We hold that the trial court's findings and this record sustain the Trustees' decision as lawful, made for the reasons found by the trial court, as a reasonable regulation of expression under the limited circumstances involved, in accord with the principles of the Tinker case on free speech.
Affirmed.
1 There is substantial discussion by both briefs on the question whether the plaintiffs would, in any event, be barred from reinstatement to the team by rules of the NCAA and the Western Athletic Conference. This question need not be decided in view of the conclusions we reach2 This conference was attended personally by the Governor, President Carlson and several Trustees. Except for two Trustees who were unavailable, the remaining Trustees participated by a telephone conference call arrangement which permitted them to hear the discussions and to express their views. At different times the plaintiffs, and also the Coach and the Athletic Director, discussed the matter with the Board.

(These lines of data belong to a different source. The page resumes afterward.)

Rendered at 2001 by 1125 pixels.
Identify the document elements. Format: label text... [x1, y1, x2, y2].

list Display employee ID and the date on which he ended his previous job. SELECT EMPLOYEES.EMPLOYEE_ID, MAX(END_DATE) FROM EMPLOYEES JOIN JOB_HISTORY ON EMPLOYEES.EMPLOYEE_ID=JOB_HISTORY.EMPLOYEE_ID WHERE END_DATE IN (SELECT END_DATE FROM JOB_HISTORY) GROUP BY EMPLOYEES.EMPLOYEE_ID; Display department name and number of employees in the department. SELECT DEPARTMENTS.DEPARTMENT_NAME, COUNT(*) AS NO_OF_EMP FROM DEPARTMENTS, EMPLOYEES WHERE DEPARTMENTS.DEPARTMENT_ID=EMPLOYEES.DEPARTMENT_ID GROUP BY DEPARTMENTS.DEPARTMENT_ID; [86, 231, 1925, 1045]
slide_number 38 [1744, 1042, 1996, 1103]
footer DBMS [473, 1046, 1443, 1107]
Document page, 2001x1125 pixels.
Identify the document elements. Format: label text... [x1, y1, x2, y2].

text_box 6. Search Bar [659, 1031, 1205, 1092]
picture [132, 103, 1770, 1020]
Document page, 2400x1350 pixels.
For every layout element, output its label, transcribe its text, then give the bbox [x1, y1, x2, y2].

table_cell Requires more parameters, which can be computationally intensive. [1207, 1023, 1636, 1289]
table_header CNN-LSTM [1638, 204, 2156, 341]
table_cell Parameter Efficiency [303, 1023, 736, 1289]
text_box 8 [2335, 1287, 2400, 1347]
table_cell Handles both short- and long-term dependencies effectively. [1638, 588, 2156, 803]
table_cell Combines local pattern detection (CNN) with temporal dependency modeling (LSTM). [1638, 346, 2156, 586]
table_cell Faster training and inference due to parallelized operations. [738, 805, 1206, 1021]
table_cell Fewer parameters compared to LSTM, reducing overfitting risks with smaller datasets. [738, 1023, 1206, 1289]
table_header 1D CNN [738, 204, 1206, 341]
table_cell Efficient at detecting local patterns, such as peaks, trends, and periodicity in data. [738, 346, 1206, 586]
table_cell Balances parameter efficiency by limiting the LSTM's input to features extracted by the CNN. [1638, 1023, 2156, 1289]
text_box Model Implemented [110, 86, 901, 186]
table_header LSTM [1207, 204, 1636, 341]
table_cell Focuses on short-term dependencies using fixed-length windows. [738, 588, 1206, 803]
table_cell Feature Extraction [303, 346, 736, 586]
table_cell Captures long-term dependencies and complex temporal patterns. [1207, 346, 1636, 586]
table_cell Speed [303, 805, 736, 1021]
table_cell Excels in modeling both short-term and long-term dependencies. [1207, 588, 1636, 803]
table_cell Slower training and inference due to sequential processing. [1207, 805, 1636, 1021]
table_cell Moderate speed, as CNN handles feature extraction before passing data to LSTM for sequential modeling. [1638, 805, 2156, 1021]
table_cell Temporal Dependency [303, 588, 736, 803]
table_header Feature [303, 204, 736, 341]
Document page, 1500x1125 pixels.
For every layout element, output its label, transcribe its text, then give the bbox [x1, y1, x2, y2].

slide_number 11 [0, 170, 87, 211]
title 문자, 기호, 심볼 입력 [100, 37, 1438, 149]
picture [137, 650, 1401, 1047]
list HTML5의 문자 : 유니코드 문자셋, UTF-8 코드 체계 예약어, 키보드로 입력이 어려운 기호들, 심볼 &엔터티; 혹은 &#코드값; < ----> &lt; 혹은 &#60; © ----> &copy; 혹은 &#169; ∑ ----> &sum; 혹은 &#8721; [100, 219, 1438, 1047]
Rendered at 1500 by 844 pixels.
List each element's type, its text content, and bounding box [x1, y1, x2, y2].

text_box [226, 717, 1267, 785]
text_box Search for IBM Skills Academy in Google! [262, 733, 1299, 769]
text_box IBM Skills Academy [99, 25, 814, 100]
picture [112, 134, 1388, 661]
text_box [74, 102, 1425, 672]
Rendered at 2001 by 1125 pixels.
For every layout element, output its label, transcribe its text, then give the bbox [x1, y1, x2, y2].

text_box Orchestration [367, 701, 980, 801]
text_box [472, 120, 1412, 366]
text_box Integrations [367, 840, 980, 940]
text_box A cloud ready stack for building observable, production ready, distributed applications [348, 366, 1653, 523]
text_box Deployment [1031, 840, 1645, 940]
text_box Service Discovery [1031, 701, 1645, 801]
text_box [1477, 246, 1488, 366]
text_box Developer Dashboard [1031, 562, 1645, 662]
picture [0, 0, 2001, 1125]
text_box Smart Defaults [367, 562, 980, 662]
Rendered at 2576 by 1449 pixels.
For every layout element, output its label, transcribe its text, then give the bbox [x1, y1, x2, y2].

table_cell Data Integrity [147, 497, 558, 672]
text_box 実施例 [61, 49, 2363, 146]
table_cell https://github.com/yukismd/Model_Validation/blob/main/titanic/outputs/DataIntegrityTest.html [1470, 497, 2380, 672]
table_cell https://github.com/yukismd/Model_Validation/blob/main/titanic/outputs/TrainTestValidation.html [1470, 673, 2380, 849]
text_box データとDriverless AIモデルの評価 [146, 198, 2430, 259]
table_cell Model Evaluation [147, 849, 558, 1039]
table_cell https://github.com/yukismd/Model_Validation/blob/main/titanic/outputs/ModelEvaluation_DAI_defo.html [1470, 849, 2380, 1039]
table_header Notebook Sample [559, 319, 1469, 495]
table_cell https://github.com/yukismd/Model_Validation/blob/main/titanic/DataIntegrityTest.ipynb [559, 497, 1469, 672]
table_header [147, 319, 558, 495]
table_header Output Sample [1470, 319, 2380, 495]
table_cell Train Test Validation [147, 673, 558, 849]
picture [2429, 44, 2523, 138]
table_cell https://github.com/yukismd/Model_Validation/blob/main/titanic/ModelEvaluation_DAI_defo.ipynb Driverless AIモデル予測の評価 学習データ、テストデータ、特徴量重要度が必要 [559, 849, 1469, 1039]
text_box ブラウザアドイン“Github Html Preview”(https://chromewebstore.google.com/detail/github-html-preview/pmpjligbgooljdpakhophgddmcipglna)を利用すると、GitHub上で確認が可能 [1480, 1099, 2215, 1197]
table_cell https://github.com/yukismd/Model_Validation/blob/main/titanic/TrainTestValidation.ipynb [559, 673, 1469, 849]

There is no claim by the plaintiffs that there was a denial of procedural due process in the various proceedings by the University officials or the Trustees3 Findings of fact 14 and 15 were as follows: "14. That taking all of the evidence and facts adduced by the parties into consideration, the Court finds that there is no merit in the contention raised by the Plaintiffs in their complaint filed herein that one of the purposes of the black armband display was that of protesting against the alleged cheap shots and name-calling charged to members of the Brigham Young University football team; on the contrary, the Court finds that such allegation is without merit and that the sole and only purpose in the armband display was that of protesting against alleged religious beliefs of the Church of Jesus Christ of Latter-Day Saints, commonly known as the Mormon Church, and Brigham Young University, which the Plaintiffs considered one and the same, and the Court further finds that each of the Plaintiff football players refused to participate in the football game with Brigham Young University as members of the football team of the University of Wyoming unless they were permitted to demonstrate against the religious beliefs of the Mormon Church by wearing black armbands upon the playing field.
"15. That, taking all of the evidence and facts adduced by the parties into consideration, the Court finds that each of the Plaintiffs refused to play football as a member of the University of Wyoming football team unless and until the Defendant, Lloyd Eaton, was removed from his position as Head Football Coach of the Universty of Wyoming."
4 In some cases the Supreme Court has, of course, reviewed the record where constitutional rights were involved, reaching a conclusion different from that of a state court where there was compelling evidence of a constitutional wrong. See Edwards v. South Carolina, 372 U.S. 229, 235, 83 S.Ct. 680, 9 L.Ed.2d 697; Blackburn v. Alabama, 361 U.S. 199, 209, 80 S.Ct. 274, 4 L.Ed.2d 242. We cannot agree that such cases indicate that we should depart from Rule 52 standards in reviewing findings on a record such as this.